On a separate track are unaligned nations that often charted their own path in the Cold War era. Today, many of them are defaulting toward digital protectionism as a preferred approach. For example, India, Indonesia, and Vietnam, among others, see limiting foreign IT and digital market access as the key to growing their domestic digital economies. To that end, they take measures such as limiting cross-border data flows, favoring domestic digital firms, and otherwise discriminating against foreign technology firms. This, too, will likely prove to be a dead end. Digital protectionism usually doesn’t work, in part because it doesn’t just harm the interests of U.S. firms and others, but often drives up the costs of digital technologies domestically, thereby limiting their use and forgoing the productivity benefits they offer.
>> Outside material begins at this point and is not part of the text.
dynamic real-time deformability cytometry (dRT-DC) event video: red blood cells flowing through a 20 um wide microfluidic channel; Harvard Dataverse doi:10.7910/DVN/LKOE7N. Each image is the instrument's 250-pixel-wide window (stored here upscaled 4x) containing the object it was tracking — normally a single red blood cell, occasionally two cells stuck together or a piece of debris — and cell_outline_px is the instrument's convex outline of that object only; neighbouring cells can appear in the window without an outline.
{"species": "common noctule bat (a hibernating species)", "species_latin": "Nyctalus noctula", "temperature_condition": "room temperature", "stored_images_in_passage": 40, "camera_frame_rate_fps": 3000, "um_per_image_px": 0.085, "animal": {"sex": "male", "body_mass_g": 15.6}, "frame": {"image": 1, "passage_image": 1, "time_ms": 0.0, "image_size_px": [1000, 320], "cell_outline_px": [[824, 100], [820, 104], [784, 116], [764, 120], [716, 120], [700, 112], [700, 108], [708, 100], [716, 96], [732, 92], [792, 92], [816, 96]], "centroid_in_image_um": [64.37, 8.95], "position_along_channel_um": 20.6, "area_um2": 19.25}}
Against this backdrop, the United States faces a host of new challenges, but it also has an opportunity to secure a new era of prosperity for itself and others by embracing a national developmentalist model in which government helps coach firms within its borders to compete globally, innovate, and boost productivity. This entails supporting innovation, markets, and business—including big business. But it also recognizes that the state should play a key role in supporting digital innovation in areas like broadband, health care, education, and governance while defending U.S. firms from unfair foreign competition. Among the nations moving toward the national developmentalism model are the Scandinavian bloc, the United Kingdom (as conservatives increasingly move beyond their Thatcherite traditions), Israel, Singapore, and Taiwan. Some U.S. policymakers on both sides of the aisle have begun moving in this direction, too, as evidenced by the Senate’s United States Innovation and Competition Act.

While the doctrine of national developmentalism presents a more realistic picture of the world, recognizing that nations seek competitive advantage in IT and digital industries, it also counsels a “race-to-the-top,” wherein nations support digital innovation with policies related to research and development, worker skills, and digital infrastructure, plus conducive regulatory and tax policies, and government leadership in using the technologies themselves.
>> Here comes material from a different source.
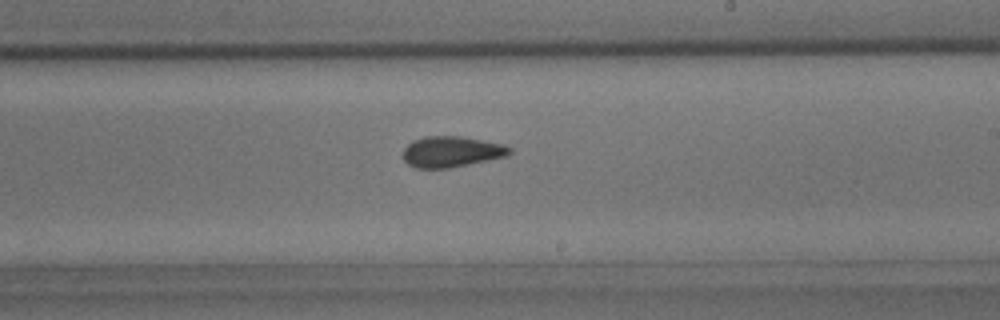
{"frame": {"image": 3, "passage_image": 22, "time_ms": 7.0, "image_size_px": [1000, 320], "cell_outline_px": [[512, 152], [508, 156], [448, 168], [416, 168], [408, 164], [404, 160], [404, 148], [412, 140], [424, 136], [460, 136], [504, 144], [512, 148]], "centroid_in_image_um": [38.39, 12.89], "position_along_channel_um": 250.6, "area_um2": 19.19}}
The United States should fully embrace this burgeoning national developmentalism at home and work methodically to bring as many other countries as possible into the U.S. national developmentalist orbit—selling it as a compelling and effective alternative to social democratic regulation, protectionism, and authoritarian statism. We are no longer locked in a Manichean struggle; there are now several models on offer. But one is clearly the best.